Генерал Краснов вспоминал: когда по завершении своих дел он собрался вернуться на вокзал пешком, в штабе его не пустили. Ему предоставили автомобиль: дескать, мало ли что может случиться. Дело, напомним, происходило в Могилеве. Если штаб не контролировал ситуацию в городе, что уж говорить о стране.
Происходившее в эти августовские дни меньше всего вызывало ассоциации со временами Наполеона. Тот же Краснов с полным основанием указывал, что переворот в наполеоновском духе неизбежно предполагает некую театральность. "Собирали Ш-й корпус под Могилевом? Выстраивали его в конном строю для Корнилова? Приезжал Корнилов к нему? Звучали победные марши над полем, было сказано какое-либо сильное, увлекающее слово — Боже сохрани, не речь, а именно слово? Была обещана награда? Нет, нет и нет. Ничего этого не было. Эшелоны ползли по железнодорожным путям, часами стояли на станциях. Солдаты толпились в красных коробках вагонов, а потом на станции толпами стояли около какого-нибудь оратора — железнодорожного техника, постороннего солдата — кто его знает кого? Они не видели своих вождей с собой и даже не знали, где они". Вывод Краснова звучит почти обвинением: "Корнилов задумал такое великое дело, а сам остался в Могилеве, во дворце, окруженный туркменами и ударниками, как будто и сам не верящий в успех".[360]

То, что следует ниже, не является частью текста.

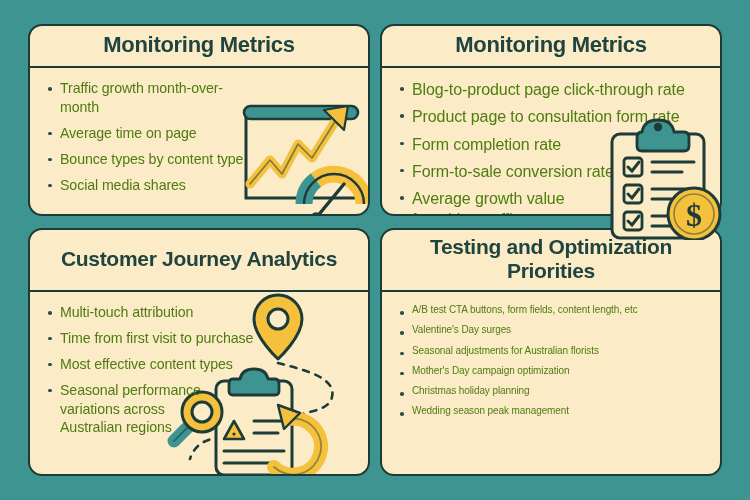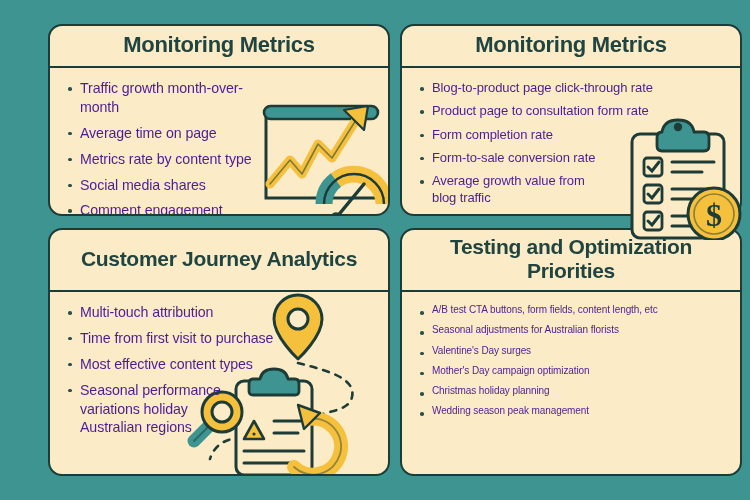--- a/index.html
+++ b/index.html
@@ -14,21 +14,20 @@
     background: #3e9490;
     font-family: "Liberation Sans", sans-serif;
     -webkit-font-smoothing: antialiased;
   }
 
   #board {
     position: relative;
     width: 660px;
     height: 500px;
     background: #3e9490;
-    margin-left: 20px;
   }
 
   
   .card {
     position: absolute;
     background: #fbebc7;
     border: 2.5px solid #1d3c38;
     border-radius: 14px;
     box-sizing: border-box;
     overflow: visible;
@@ -68,21 +67,21 @@
 
   ul.bullets {
     list-style: none;
     margin: 0;
     padding: 0;
     position: relative;
     z-index: 3;
   }
   ul.bullets li {
     position: relative;
-    color: #4c1d95;
+    color: #4d7c0f;
     font-size: 14.2px;
     line-height: 1.33;
     padding-left: 14px;
     margin-bottom: 7px;
     letter-spacing: -0.1px;
   }
   ul.bullets li::before {
     content: "";
     position: absolute;
     left: 2px;
@@ -105,21 +104,21 @@
   #card-testing  .card-header   { height: 62px; }
 
   #card-monitoring .card-body,
   #card-conversion .card-body { height: calc(100% - 42px); }
   #card-journey .card-body,
   #card-testing  .card-body   { height: calc(100% - 62px); }
 
   #card-journey .card-title,
   #card-testing .card-title { font-size: 21px; }
 
-  #card-conversion ul.bullets li { font-size: 13px; margin-bottom: 6px; }
+  #card-conversion ul.bullets li { font-size: 16px; margin-bottom: 6px; }
   #card-testing   ul.bullets li  { font-size: 10px; margin-bottom: 7px; }
   #card-journey   ul.bullets     { max-width: 215px; }
   #card-monitoring ul.bullets    { max-width: 215px; }
 
   
   .art {
     position: absolute;
     z-index: 1;
     pointer-events: none;
   }
@@ -160,23 +159,22 @@
           <path d="M84 88 A30 30 0 0 1 112 84" fill="none" stroke="#f5c13d" stroke-width="17" stroke-linecap="butt"></path>
           <path d="M112 84 A30 30 0 0 1 132 112" fill="none" stroke="#f5c13d" stroke-width="17" stroke-linecap="butt"></path>
           <path d="M72 112 A30 30 0 0 1 132 112" fill="none" stroke="#1d3c38" stroke-width="2.4"></path>
           <path d="M84 126 L112 92" stroke="#1d3c38" stroke-width="3.4" stroke-linecap="round"></path>
           <circle cx="84" cy="126" r="4.6" fill="#fbebc7" stroke="#1d3c38" stroke-width="2.4"></circle>
         </svg>
 
         <ul class="bullets">
           <li>Traffic growth month-over-month</li>
           <li>Average time on page</li>
-          <li>Metrics rate by content type</li>
+          <li>Bounce types by content type</li>
           <li>Social media shares</li>
-          <li>Comment engagement</li>
         </ul>
       </div>
     </div>
   </div>
 
   <div class="card" id="card-conversion">
     <div class="card-inner">
       <div class="card-header">
         <div class="card-title">Monitoring Metrics</div>
       </div>
@@ -253,36 +251,36 @@
           <path d="M14 148 L30 132" stroke="#3e9490" stroke-width="13" stroke-linecap="round"></path>
           <path d="M14 148 L30 132" stroke="#1d3c38" stroke-width="1.8" stroke-linecap="round" opacity="0.5"></path>
           <circle cx="42" cy="119" r="20" fill="#f5c13d" stroke="#1d3c38" stroke-width="3"></circle>
           <circle cx="42" cy="119" r="10" fill="#fbebc7" stroke="#1d3c38" stroke-width="3"></circle>
         </svg>
 
         <ul class="bullets">
           <li>Multi-touch attribution</li>
           <li>Time from first visit to purchase</li>
           <li>Most effective content types</li>
-          <li style="max-width:165px">Seasonal performance variations holiday Australian regions</li>
+          <li style="max-width:165px">Seasonal performance variations across Australian regions</li>
         </ul>
       </div>
     </div>
   </div>
 
   <div class="card" id="card-testing">
     <div class="card-inner">
       <div class="card-header">
         <div class="card-title">Testing and Optimization Priorities</div>
       </div>
       <div class="card-body">
         <ul class="bullets">
           <li style="max-width:300px">A/B test CTA buttons, form fields, content length, etc</li>
+          <li>Valentine's Day surges</li>
           <li>Seasonal adjustments for Australian florists</li>
-          <li>Valentine's Day surges</li>
           <li>Mother's Day campaign optimization</li>
           <li>Christmas holiday planning</li>
           <li>Wedding season peak management</li>
         </ul>
       </div>
     </div>
   </div>
 
 </div>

Такого рода вопросы появлялись у многих. Позднее французский корреспондент Клод Ане прямо спросил Корнилова, как могло случиться, что, разорвав с Керенским, он сам не пошел на Петроград. Ведь если бы главковерх встал во главе наступающих войск, он занял бы Зимний дворец без единого выстрела. Корнилов ответил: "Если бы я был тем заговорщиком, каким рисовал меня Керенский, если бы я составил заговор для низвержения правительства, я, конечно, принял бы соответствующие меры. В назначенный час я был бы во главе своих войск и подобно вам не сомневаюсь, что вошел бы в Петроград почти без боя. Но в действительности я не составлял заговора и ничего не подготовил. Поэтому, получив непонятную телеграмму Керенского, я потерял двадцать четыре часа. Как вы знаете, я полагал или что телеграф перепутал, или что в Петрограде восстание, или что большевики овладели телеграфом. Я ждал или подтверждения или опровержения. Таким образом я пропустил день и ночь: я позволил Керенскому и Некрасову опередить себя… Железнодорожники получили приказы: я не мог получить поезда, чтобы приехать в окрестности столицы. В Могилеве мне бы дали поезд, но в Витебске бы меня арестовали. Я мог бы взять автомобиль: но до Петрограда 600 верст по дурным дорогам. Как бы то ни было, в понедельник, несмотря на трудности, я еще мог бы начать действовать, наверстать потерянное время, исправить сделанные ошибки. Но я был болен, у меня был сильный приступ лихорадки и не было моей обычной энергии".[361]